Até o simples facto de se sentir excitado perto daquela enfermeira o
fazia sentir-se mal. Seria assim tão canalha, que preferia a
companhia de uma estranha à da sua namorada? Porque nada fazia
sentido, nada do que sentia o acalmava ou elucidava do seu passado.
Deu uma última olhadela nela, e viu-se obrigado a desviar o olhar,
porque a vontade que tinha era a de a abraçar.
- Pronto, está feito.
- sacudiu os cabelos do pescoço e dos ombros e arrumou tudo,
para disfarçar a tristeza. - Pode deitar-se agora, se quiser, deve
precisar de descansar. Depois quando estiver mais bem disposto tome
um banho, para tirar os restantes cabelos que aí ficaram.
João obedeceu,
arrastou-se para o quarto e deixou-se cair na cama, virando-se para a
parede, para esconder o choro que o começava a ameaçar.
Isabel ficou estática a
olhá-lo, sem saber o que fazer. Queria tanto abraçá-lo e dizer-lhe
que o amava, mas não conseguia desobedecer a César. Aproximou-se o
mais que conseguiu da cama e respirou fundo.
- João? Posso ajudar?
Quer que chame o médico? - sussurrou emocionada.
João manteve-se em
silêncio, sem coragem para lhe pedir que ficasse e lhe desse a mão.
Tinha medo, muito medo do que pudesse vir a recordar ou não, mas ela
não o podia ajudar, não o conhecia, não sabia nada sobre a sua
antiga vida, era uma enfermeira simpática, ponto.
- Vou embora, então...
- reprimiu um soluço de choro, apertando os lábios. - As melhoras,
e trate de se pôr bom e arranjar o tal cão... - deu meia volta e
saiu, fechando a porta e correndo dali para fora. Não era assim que
tinha imaginado a despedida, com João de costas voltadas para ela,
em sofrimento, sem precisar dela. Procurou por César no gabinete do
médico, mas nem esse parecia importado, tendo-se esfumaçado no ar.

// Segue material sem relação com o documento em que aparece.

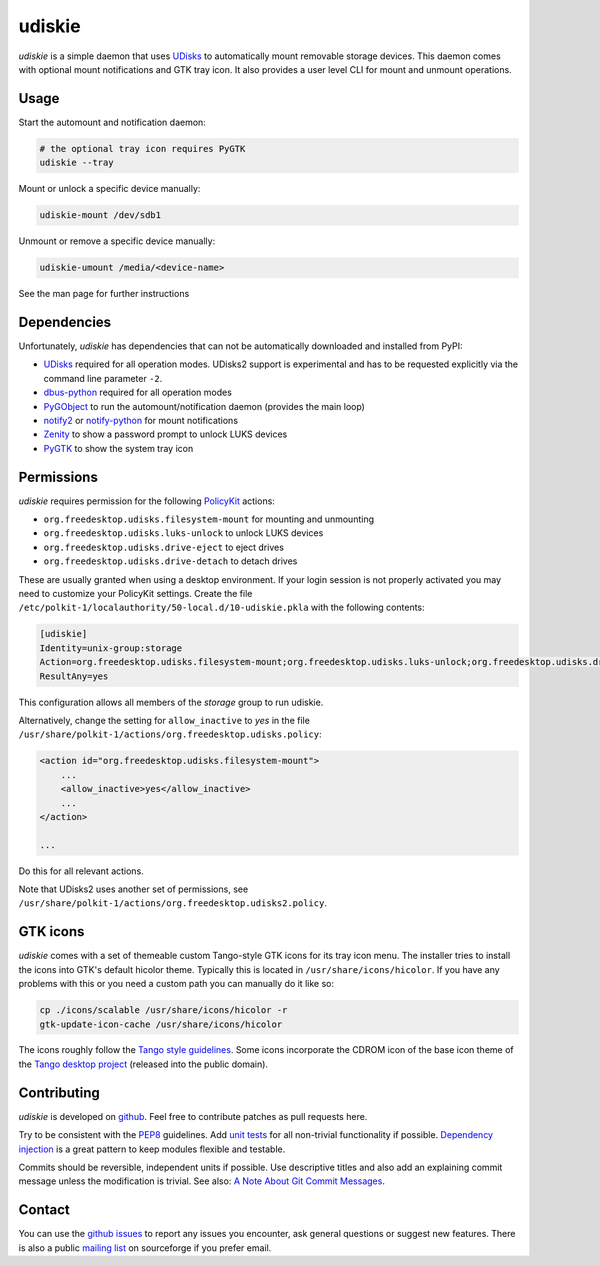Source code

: =======
udiskie
=======

*udiskie* is a simple daemon that uses UDisks_ to automatically mount
removable storage devices. This daemon comes with optional mount
notifications and GTK tray icon. It also provides a user level CLI for
mount and unmount operations.


Usage
-----

Start the automount and notification daemon:

.. code-block:: bash

    # the optional tray icon requires PyGTK
    udiskie --tray  

Mount or unlock a specific device manually:

.. code-block:: bash

    udiskie-mount /dev/sdb1

Unmount or remove a specific device manually:

.. code-block:: bash

    udiskie-umount /media/<device-name>

See the man page for further instructions


Dependencies
------------

Unfortunately, *udiskie* has dependencies that can not be automatically
downloaded and installed from PyPI:

- UDisks_ required for all operation modes. UDisks2 support is experimental
  and has to be requested explicitly via the command line parameter ``-2``.
- dbus-python_ required for all operation modes
- PyGObject_ to run the automount/notification daemon (provides the main loop)
- notify2_ or notify-python_ for mount notifications
- Zenity_ to show a password prompt to unlock LUKS devices
- PyGTK_ to show the system tray icon

.. _UDisks: http://www.freedesktop.org/wiki/Software/udisks
.. _dbus-python: http://dbus.freedesktop.org/doc/dbus-python/
.. _PyGObject: http://ftp.gnome.org/pub/gnome/sources/pygobject/
.. _notify-python: http://www.galago-project.org/files/releases/source/notify-python/
.. _notify2: https://pypi.python.org/pypi/notify2
.. _Zenity: http://freecode.com/projects/zenity
.. _PyGTK: http://www.pygtk.org


Permissions
-----------

*udiskie* requires permission for the following PolicyKit_ actions:

.. _PolicyKit: http://www.freedesktop.org/wiki/Software/PolicyKit

- ``org.freedesktop.udisks.filesystem-mount`` for mounting and unmounting
- ``org.freedesktop.udisks.luks-unlock`` to unlock LUKS devices
- ``org.freedesktop.udisks.drive-eject`` to eject drives
- ``org.freedesktop.udisks.drive-detach`` to detach drives

These are usually granted when using a desktop environment. If your login
session is not properly activated you may need to customize your PolicyKit
settings. Create the file
``/etc/polkit-1/localauthority/50-local.d/10-udiskie.pkla`` with the
following contents:

.. code-block:: cfg

    [udiskie]
    Identity=unix-group:storage
    Action=org.freedesktop.udisks.filesystem-mount;org.freedesktop.udisks.luks-unlock;org.freedesktop.udisks.drive-eject;org.freedesktop.udisks.drive-detach
    ResultAny=yes

This configuration allows all members of the *storage* group to run udiskie.

Alternatively, change the setting for ``allow_inactive`` to *yes* in the
file ``/usr/share/polkit-1/actions/org.freedesktop.udisks.policy``:

.. code-block:: xml

    <action id="org.freedesktop.udisks.filesystem-mount">
        ...
        <allow_inactive>yes</allow_inactive>
        ...
    </action>

    ...

Do this for all relevant actions.

Note that UDisks2 uses another set of permissions, see
``/usr/share/polkit-1/actions/org.freedesktop.udisks2.policy``.


GTK icons
---------

*udiskie* comes with a set of themeable custom Tango-style GTK icons for its
tray icon menu. The installer tries to install the icons into GTK's default
hicolor theme. Typically this is located in ``/usr/share/icons/hicolor``. If
you have any problems with this or you need a custom path you can manually do
it like so:

.. code-block:: bash

    cp ./icons/scalable /usr/share/icons/hicolor -r
    gtk-update-icon-cache /usr/share/icons/hicolor

The icons roughly follow the `Tango style guidelines`_. Some icons incorporate
the CDROM icon of the base icon theme of the `Tango desktop project`_
(released into the public domain).

.. _`Tango style guidelines`: http://tango.freedesktop.org/Tango_Icon_Theme_Guidelines
.. _`Tango desktop project`: http://tango.freedesktop.org/Tango_Desktop_Project


Contributing
------------

*udiskie* is developed on github_. Feel free to contribute patches as pull
requests here.

Try to be consistent with the PEP8_ guidelines. Add `unit tests`_ for all
non-trivial functionality if possible. `Dependency injection`_ is a great
pattern to keep modules flexible and testable.

Commits should be reversible, independent units if possible. Use descriptive
titles and also add an explaining commit message unless the modification is
trivial. See also: `A Note About Git Commit Messages`_.

.. _github: https://github.com/coldfix/udiskie
.. _PEP8: http://www.python.org/dev/peps/pep-0008/
.. _`unit tests`: http://docs.python.org/2/library/unittest.html
.. _`Dependency injection`: http://www.youtube.com/watch?v=RlfLCWKxHJ0
.. _`A Note About Git Commit Messages`: http://tbaggery.com/2008/04/19/a-note-about-git-commit-messages.html


Contact
-------

You can use the `github issues`_ to report any issues you encounter, ask
general questions or suggest new features. There is also a public `mailing
list`_ on sourceforge if you prefer email.

.. _`github issues`: https://github.com/coldfix/udiskie/issues
.. _`mailing list`: https://lists.sourceforge.net/lists/listinfo/udiskie-users

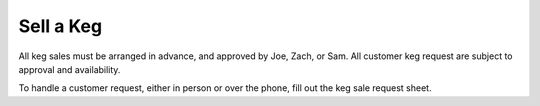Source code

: Sell a Keg
==========

All keg sales must be arranged in advance, and approved by Joe, Zach, or Sam. All customer keg request are subject to approval and availability.

To handle a customer request, either in person or over the phone, fill out the keg sale request sheet.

Chegou à rua sem se aperceber do caminho que tinha feito, com a
cabeça pesada e confusa, procurou pelo jipe e entrou, acelerando até
casa, em piloto automático, tinha de rebentar num local seguro e sem
testemunhas. Uns sons agoniantes saíam-lhe desgovernados da boca,
como que uns lamentos guturais que precisam de se libertar, e temeu
não conseguir conduzir até casa, tal era o estremecimento do seu
corpo, sempre que tentava silenciar os gritos. Parou o carro
desajeitadamente na entrada da quinta, saiu a correr e dirigiu-se à
campa de Filipe, onde se sentou agarrando nos joelhos enquanto os
sons ganhavam força e a faziam temer o pior. Tinha de abraçar o seu
cão, pensou enlouquecida, começando a esgravatar a terra com os
dedos, furiosamente. Sim, estava a enlouquecer, mas já nada
importava, apenas precisava de ver o seu Filipe e chorar agarrada a
ele. Não conseguia que as lágrimas saíssem de outra forma,
constatou, escavando mais e mais, à procura do cadáver do cão.
Umas ossadas surgiram, revelando os restos mortais já bastante
deteriorados, numa imagem que a fez parar e soltar a primeira
lágrima. O seu amor reduzido a meia dúzia de ossos, o bebé que ele
tinha morto, o seu filho, João, o cão, tudo ali morto e enterrado.
- Isabel! - um grito ao
longe chamou o seu nome, segundos antes de perder a consciência.